If I'm in agony, I have trouble focussing on the work. (Ask me how much writing I did when I recently suffered from the flu from hell...)

The exception: when writing through the agony is a means of escaping it. I cranked out a fair number of words in the weeks following September 11th, whereas other writers I know dried up. They wondered whether, in that horrific situation, their efforts, their calling to entertain readers, had any value. I decided that if Osama was lurking in my woods (and for more days of paranoia than I care to admit that's exactly what I thought), I needed to keep following my dreams, taking dictation from my muse, for as long as I could. Or the terrorists would win.

Does an audience want to see the artist suffer, do they really expect it, and if so, why? Why is the tortured artist such a popular and prevalent image?

I wondered this while watching Truman Capote slam back all those cocktails, and fret about the ending of his book--wholly dependent on the death of human beings, just as its beginning was dependent on that brutal murder. All I can say is, anyone who takes on such a subject is bound to be affected by it. Goes with the territory.

Perhaps I'd feel a lot more tortured as a writer if I were doing books with murders or serial killers or vampires or evil aliens.

I'm feeling really challenged right now--I prefer that word to tortured. And the challenge that a few paragraphs ago I said I crave is in itself a form of torture.

I'm nearing the end of a lengthy research phase....All along I've been writing the novel, but with plot and characters fairly well jelled now, I won't be dipping into the reference books so much. Finishing the damn book will seemingly take forever and no doubt be torturous, but in a way I can't even envision, not even with my vast stores of imagination. Every one I write is so different, and this one's more different than most because I've never tried this particular form of fiction writing before.

But let's pretend I didn't actually admit that. It can be tiresome when writers whinge and groan in public...too often. I try and keep it to a minimum around here--

however entertaining it might sometimes appear up there on the big screen.


Monday, April 17, 2006

Easter Weekend

We've had busy days--and even nights, with church services on the evening of Maundy Thursday and Good Friday.

I spent the sunny Saturday puttering about the garden, where the bulbs are putting on a lovely display.

_Exercise data_.
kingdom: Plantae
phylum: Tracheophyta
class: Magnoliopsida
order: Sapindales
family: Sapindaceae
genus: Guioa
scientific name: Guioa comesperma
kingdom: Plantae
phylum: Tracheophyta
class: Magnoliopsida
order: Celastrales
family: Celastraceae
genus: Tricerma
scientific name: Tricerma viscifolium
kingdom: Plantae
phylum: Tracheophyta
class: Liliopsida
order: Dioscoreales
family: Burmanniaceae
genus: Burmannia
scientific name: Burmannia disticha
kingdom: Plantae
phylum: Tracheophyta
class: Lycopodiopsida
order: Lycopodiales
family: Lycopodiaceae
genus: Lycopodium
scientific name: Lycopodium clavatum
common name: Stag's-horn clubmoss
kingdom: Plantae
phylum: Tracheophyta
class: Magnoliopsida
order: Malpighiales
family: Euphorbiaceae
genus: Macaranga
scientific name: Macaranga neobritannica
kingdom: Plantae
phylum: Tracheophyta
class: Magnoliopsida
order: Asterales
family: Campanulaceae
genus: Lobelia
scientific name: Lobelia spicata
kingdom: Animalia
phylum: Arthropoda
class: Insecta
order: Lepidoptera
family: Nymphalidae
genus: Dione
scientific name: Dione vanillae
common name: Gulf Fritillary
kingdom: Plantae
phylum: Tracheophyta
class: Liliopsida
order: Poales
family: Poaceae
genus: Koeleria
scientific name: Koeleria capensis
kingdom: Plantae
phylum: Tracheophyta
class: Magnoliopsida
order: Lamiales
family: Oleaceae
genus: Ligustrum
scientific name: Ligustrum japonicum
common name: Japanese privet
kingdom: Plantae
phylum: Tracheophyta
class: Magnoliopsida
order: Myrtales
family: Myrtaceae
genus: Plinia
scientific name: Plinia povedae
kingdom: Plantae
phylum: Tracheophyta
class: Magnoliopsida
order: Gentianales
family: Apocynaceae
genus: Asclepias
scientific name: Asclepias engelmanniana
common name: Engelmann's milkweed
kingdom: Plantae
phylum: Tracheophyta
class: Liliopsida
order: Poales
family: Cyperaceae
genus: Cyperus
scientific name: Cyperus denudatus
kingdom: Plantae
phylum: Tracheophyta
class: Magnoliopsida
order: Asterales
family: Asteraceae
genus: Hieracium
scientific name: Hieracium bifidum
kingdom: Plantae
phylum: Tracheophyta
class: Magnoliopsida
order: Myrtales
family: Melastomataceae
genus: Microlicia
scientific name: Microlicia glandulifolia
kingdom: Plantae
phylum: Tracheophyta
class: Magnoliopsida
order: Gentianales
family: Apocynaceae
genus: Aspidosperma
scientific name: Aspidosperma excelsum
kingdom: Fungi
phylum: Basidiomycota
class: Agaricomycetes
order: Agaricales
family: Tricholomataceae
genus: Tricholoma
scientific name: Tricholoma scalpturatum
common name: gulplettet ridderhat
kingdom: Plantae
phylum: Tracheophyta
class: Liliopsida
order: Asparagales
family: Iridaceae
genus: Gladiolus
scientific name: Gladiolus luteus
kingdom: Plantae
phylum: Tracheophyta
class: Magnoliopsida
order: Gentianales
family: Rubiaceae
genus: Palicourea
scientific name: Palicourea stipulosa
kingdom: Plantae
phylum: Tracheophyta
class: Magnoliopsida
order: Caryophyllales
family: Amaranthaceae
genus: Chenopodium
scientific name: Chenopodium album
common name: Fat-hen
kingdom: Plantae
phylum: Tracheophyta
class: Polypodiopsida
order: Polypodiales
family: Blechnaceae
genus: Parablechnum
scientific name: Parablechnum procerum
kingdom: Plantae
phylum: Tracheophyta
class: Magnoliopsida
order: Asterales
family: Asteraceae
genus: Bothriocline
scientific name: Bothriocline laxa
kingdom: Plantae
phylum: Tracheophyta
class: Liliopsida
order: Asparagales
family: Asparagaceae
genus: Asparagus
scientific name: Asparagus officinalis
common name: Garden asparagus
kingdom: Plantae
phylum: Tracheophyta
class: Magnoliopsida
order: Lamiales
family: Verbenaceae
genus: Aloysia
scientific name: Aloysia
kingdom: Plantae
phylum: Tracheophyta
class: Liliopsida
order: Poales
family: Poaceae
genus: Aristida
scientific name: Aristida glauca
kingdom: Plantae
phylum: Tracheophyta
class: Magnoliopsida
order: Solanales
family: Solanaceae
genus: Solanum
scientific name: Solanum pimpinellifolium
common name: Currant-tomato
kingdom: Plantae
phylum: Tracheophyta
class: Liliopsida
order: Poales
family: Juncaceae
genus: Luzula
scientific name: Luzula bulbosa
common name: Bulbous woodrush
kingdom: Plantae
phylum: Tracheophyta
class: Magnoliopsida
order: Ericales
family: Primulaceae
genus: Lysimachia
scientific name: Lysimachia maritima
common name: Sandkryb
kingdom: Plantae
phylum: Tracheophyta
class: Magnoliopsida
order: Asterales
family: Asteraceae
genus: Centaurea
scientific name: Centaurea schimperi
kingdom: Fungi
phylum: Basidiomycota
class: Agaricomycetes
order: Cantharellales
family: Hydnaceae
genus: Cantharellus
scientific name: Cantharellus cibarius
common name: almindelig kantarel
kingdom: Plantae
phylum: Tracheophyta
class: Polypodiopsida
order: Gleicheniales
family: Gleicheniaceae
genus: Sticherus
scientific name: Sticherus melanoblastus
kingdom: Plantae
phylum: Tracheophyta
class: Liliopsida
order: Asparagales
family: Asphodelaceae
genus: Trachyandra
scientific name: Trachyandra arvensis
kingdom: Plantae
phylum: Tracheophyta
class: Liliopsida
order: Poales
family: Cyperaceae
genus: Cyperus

_To be done_.
1 - In the post on writing, revise the stretch from "But let's pretend" through "the big screen." by replacing "whinge" with "complain".
2 - Format the stretch of the records from their first line through the line containing "order: Dioscoreales" as a Markdown table with the columns Row and Line, numbering each row and omitting blank lines.

_Responses for each task_.
1 -
But let's pretend I didn't actually admit that. It can be tiresome when writers complain and groan in public...too often. I try and keep it to a minimum around here--

however entertaining it might sometimes appear up there on the big screen.

2 -
| Row | Line |
|---|---|
| 1 | kingdom: Plantae |
| 2 | phylum: Tracheophyta |
| 3 | class: Magnoliopsida |
| 4 | order: Sapindales |
| 5 | family: Sapindaceae |
| 6 | genus: Guioa |
| 7 | scientific name: Guioa comesperma |
| 8 | kingdom: Plantae |
| 9 | phylum: Tracheophyta |
| 10 | class: Magnoliopsida |
| 11 | order: Celastrales |
| 12 | family: Celastraceae |
| 13 | genus: Tricerma |
| 14 | scientific name: Tricerma viscifolium |
| 15 | kingdom: Plantae |
| 16 | phylum: Tracheophyta |
| 17 | class: Liliopsida |
| 18 | order: Dioscoreales |